Software Defined Perimeter

The second, yet sometimes missing link in the zero trust chain is application access. Today, the most common way to gain access to applications is via VPNs. Although they’ve been the way access has been provisioned for years, they weren’t designed with the needs of the modern cloud-based workplace in mind. VPNs don’t allow for granular control and first connect users to the exposed IP address of applications they are trying to access—and then they check whether they should be authorized for further access. This “access, then authenticate” model exposes organizations to attacks and breaches.

The Software Defined Perimeter (SDP) is a semi-new idea developed by the Cloud Security Alliance, with the intent of creating an access framework based on “authenticate-first, access-second” and “need-to-know” philosophies. It’s helping organizations vastly reduce exposure to attacks by granularly locking down application access.
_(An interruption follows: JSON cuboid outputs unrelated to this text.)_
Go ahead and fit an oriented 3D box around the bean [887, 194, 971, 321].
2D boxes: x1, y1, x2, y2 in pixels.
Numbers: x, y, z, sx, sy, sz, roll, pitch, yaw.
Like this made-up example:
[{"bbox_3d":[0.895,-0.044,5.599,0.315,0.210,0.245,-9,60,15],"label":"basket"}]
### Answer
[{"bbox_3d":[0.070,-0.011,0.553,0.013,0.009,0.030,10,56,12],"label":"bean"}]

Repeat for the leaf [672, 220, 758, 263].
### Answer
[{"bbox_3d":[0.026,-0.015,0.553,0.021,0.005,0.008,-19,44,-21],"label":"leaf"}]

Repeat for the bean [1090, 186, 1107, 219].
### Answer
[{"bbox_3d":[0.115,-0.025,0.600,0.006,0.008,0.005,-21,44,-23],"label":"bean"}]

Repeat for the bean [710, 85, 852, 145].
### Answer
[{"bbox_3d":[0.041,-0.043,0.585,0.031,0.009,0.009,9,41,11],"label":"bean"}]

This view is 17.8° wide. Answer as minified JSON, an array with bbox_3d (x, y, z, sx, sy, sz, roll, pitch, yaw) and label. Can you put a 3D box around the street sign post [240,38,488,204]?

SDP solutions create secure point-to-point application-level connections from all devices to any applications. They enable granular policy enforcement to ensure that only the right people and assets can access the exact right resources. With SDP, you can lower risk with granular access policies that allow organizations to control—down to the individual resource level—what communications are permitted between different access points on the network. This ensures that attackers are unable to enter your enterprise infrastructure in the cloud, on-prem or hybrid environments. More than that, it restricts their movement inside networks so that if there is a breach, they cannot get to critical assets.
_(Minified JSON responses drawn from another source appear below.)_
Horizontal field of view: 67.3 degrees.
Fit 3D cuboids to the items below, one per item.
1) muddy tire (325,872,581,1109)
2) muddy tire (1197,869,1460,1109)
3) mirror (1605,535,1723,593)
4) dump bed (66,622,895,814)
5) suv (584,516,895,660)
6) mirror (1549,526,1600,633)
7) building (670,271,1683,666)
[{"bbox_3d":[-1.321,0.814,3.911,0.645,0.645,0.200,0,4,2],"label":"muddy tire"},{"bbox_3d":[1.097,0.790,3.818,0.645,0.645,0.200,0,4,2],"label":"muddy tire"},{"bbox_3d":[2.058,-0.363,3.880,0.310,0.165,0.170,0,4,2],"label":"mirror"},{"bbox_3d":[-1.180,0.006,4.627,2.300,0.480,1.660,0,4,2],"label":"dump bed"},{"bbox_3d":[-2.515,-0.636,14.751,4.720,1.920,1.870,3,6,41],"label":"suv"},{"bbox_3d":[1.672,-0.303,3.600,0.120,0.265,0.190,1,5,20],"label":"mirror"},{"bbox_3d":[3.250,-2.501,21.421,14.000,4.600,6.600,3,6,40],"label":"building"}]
Moreover, access provisioned via SDP is totally seamless and frictionless so there’s no change to your users. In this light, it’s not hard to see why SDPs are becoming the face of zero trust access.

Enabling Opportunities with Zero Trust

The modern working environment has created so many new opportunities for organizations to share data and drive innovation. But along with these new prospects comes new risk. A comprehensive zero trust strategy allows organizations to benefit from the opportunities while effectively addressing the gaps created.